Casamento, planos e limites do possível

Sasha se casou em agosto de 2025. Dmytro passou sete dos seus 26 anos nas Forças Armadas; o entorno familiar dela também é militar. A ideia de se mudar para Kramatorsk foi discutida várias vezes — e descartada. A cidade segue barulhenta, sob ataques frequentes. Os encontros acontecem em áreas “relativamente mais seguras”. “Quando ele dorme ao meu lado, não tenho medo de nada”, diz ela.

Essa é a lógica que move o trem do amor: aceitar o risco para preservar o afeto. O calendário do casal é moldado por folgas raras e janelas imprevisíveis.

Plataforma, neblina e reencontros breves

Em Barvinkove, a plataforma recebe desembarques cautelosos. A neblina traz um alívio estranho: menos drones no céu, cochicham as avós.
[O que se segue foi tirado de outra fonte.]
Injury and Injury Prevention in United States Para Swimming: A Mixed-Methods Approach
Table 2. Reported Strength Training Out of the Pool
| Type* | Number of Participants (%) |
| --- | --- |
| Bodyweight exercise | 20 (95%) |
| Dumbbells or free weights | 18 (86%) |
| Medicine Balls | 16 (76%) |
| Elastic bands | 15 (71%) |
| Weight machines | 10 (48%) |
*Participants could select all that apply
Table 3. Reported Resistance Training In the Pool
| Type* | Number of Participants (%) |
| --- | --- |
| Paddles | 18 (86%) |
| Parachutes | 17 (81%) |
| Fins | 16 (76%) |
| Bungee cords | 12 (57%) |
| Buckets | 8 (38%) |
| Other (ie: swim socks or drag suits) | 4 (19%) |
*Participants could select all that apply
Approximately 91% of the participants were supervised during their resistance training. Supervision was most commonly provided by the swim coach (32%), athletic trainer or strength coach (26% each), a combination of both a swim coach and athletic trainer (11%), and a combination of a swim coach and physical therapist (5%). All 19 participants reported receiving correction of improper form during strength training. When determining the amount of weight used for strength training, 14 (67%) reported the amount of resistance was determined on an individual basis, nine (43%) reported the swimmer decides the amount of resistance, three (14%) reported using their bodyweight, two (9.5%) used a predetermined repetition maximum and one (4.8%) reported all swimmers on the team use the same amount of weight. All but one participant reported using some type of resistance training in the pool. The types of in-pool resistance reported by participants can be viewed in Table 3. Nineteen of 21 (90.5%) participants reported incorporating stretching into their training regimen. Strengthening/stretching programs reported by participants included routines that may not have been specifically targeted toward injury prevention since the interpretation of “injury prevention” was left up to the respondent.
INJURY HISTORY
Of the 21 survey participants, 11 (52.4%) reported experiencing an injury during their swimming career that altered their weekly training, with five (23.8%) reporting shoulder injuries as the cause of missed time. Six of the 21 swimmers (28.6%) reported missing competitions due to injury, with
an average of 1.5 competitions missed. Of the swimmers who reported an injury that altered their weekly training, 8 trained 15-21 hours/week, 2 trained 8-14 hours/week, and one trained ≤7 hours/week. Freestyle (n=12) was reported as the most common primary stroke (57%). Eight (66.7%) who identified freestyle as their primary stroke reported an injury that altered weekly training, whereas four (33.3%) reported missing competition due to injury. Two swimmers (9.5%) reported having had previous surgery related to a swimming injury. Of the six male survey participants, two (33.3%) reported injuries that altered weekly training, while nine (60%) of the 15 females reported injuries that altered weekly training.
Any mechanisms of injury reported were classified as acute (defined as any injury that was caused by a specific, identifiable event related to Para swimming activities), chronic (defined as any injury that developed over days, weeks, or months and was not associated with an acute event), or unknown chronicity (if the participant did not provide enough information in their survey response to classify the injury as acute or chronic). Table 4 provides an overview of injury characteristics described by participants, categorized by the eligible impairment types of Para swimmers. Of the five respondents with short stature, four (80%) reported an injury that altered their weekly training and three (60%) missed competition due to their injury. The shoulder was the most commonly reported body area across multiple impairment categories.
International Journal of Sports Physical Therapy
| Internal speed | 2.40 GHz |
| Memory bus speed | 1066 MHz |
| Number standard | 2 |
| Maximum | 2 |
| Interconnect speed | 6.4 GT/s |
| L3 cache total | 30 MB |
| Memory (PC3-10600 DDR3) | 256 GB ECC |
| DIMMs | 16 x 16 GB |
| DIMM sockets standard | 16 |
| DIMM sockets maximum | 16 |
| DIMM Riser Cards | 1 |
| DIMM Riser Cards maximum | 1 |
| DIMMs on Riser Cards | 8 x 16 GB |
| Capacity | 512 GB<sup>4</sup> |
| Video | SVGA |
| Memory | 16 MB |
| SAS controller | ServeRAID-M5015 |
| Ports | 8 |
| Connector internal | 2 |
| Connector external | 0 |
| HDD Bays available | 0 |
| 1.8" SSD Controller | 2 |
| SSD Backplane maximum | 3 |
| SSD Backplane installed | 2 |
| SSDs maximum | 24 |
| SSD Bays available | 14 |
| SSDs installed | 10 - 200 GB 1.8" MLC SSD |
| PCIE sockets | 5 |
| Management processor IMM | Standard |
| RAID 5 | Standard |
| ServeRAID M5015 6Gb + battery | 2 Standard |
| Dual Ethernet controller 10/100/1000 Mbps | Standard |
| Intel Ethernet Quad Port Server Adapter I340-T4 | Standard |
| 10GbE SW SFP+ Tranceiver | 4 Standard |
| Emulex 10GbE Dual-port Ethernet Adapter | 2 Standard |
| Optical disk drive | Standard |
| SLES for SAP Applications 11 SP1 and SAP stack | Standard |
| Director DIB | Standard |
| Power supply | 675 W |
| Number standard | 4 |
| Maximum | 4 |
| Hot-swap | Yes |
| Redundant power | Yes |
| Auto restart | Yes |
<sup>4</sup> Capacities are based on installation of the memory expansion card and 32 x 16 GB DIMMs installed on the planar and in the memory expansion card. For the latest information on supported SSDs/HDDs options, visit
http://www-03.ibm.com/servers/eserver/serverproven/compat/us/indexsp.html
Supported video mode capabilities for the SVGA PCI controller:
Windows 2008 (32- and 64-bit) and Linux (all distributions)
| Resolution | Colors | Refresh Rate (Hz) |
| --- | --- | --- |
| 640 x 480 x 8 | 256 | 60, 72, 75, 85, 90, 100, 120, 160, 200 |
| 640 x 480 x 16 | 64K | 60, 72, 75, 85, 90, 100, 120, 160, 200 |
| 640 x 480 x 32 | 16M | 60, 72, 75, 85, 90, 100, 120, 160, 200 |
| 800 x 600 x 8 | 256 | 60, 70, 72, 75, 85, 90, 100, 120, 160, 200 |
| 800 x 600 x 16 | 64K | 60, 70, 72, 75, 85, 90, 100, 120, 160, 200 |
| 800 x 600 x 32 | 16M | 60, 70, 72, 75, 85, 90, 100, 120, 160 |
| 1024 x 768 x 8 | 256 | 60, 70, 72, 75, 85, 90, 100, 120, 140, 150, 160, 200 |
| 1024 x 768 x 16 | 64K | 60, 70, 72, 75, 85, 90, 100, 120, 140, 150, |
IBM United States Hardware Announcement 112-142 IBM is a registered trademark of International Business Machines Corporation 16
A multidão segue em silêncio, muitos de uniforme. Abraços surgem no escuro.

Polina, 24, viaja pela primeira vez. Conheceu Andriy há quatro meses, num ônibus. Ele ia se alistar; ela voltava do litoral. “Relacionamento à distância é difícil. Quando ele não responde, eu me preocupo. Mas pode ser só o banho”, diz. O pouco tempo juntos exige reaprendizado do toque, da presença. Mesmo assim, ela veio “nem que fosse para um café”.

Amor e evacuação no mesmo vagão

Os trens que levam casais às cidades da linha de frente também transportam famílias em evacuação. A linha de frente fica a cerca de 20 km de Kramatorsk e Sloviansk; ambas sofrem bombardeios e ataques com drones. Diariamente, cerca de 200 pessoas chegam a centros de evacuação na fronteira entre Kharkiv e Donetsk, buscando segurança. Alguns têm plano; outros aguardam um trem atrasado, quando ele vier.

O perigo não dá trégua. Ao voltar para Kiev, Polina ouviu explosões na plataforma. Naquela noite, a capital enfrentou um dos alertas aéreos mais longos do ano, com feridos e mortos confirmados.

O que mantém essas viagens de pé

Para quem embarca no trem do amor, o combustível é simples: vida cotidiana ainda possível, comunicação funcionando, transporte existindo. “Já começo a me preparar para o próximo reencontro”, diz Sasha. “Não há tempo para lágrimas.”

Entre trilhos danificados e abraços apressados, essas viagens não prometem finais felizes. Prometem presença. E, em guerra, isso já é muito.